He sings to his mom on her porch, although she doesn't recognize home anymore.
His mom has an incurable disease, but he tells her that everything is going to be all right.
Joe Fraley has been a musician for 14 years. He enjoys playing his tunes for his mom, Judy.
Like any supportive parent, she mostly digs it. So when he started strumming his guitar on their front porch just seven months ago, his mom happily bopped to the music.
But something was different about this jam session. Joe didn't know it, but he was playing for her for one of the last times at home.
He sang: "I'm feeling so happy.
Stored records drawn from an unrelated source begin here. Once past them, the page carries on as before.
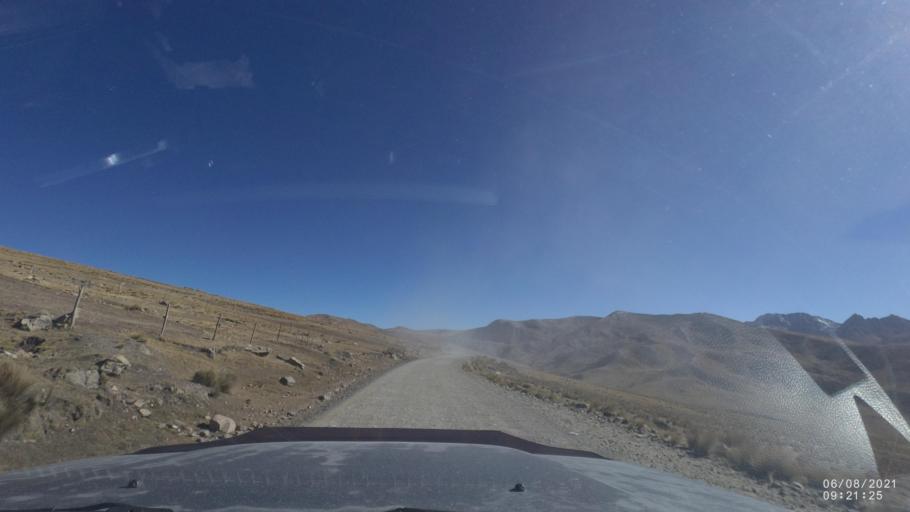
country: BO
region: Cochabamba
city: Colchani
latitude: -17.0210
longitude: -66.5441
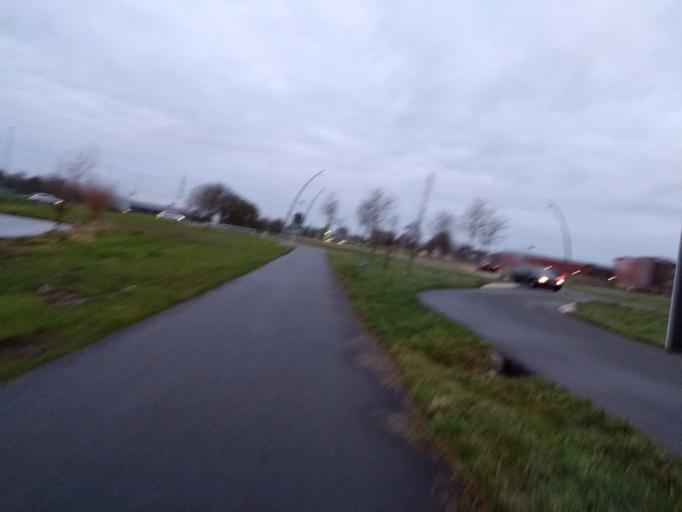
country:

I finally feel like I've got no one to fight. ... I don't have to worry anymore."
But before he could belt out the lyrics, his mom said, "I'm getting very confused, honey." And after he finished, she asked, "Now how do you know where we are?"
"Everything is going to be OK," he answered.
A few days after he sang this hopeful song, Judy was placed in an assisted living facility near their home in Monrovia, California. Today she's in hospice care, battling late-stage Alzheimer's disease.
Joe and his family were told that there's nothing they could have done to prevent the progress of the incurable disease. According to the Alzheimer's Association, the illness severely affects the memory, thinking and behavior of millions of people nationwide. The majority of folks who battle Alzheimer's are 65 and older. Judy was 70 at the time of this video.
Joe told me in an email interview:
"By the time she was diagnosed she was fairly far along. We knew something was up for years. She kept forgetting things, told the same stories over and over again, her food taste changed. ...We feared it was Alzheimer's, but we put off taking her to the doctor because you kind of didn't want to know."
Joe then moved home to help take care of his mom. Looking back, he wishes that they had known sooner.
"Towards the end, having her at our house was basically a living nightmare," he said. "She was combative and having severe hallucinations. ... Seeing my mom confused and scared is the worst thing I've ever had to go through in my life."
He tries to think about who she was before her memory began to slip. Judy had been a therapist and teacher and had worked at the Art Center College of Design in Pasadena and at high schools throughout Los Angeles for decades. Cool stuff. But what Joe remembers most is that matter how bad someone felt, she could make them feel OK.
After Judy arrived at an assisted living facility, Joe went to play music for her. She doesn't always recognize him, but sometimes she claps along.
Other times she leaves the room.
With almost two-thirds of American's with Alzheimer's disease being women, Joe wants other families to know that they're not alone:
"Take care of your loved ones that have the disease; give them a good diet, exercise, and mental stimulation. But also never forget to take care of yourself too. The disease can hurt the caretakers almost as much as the people who have it."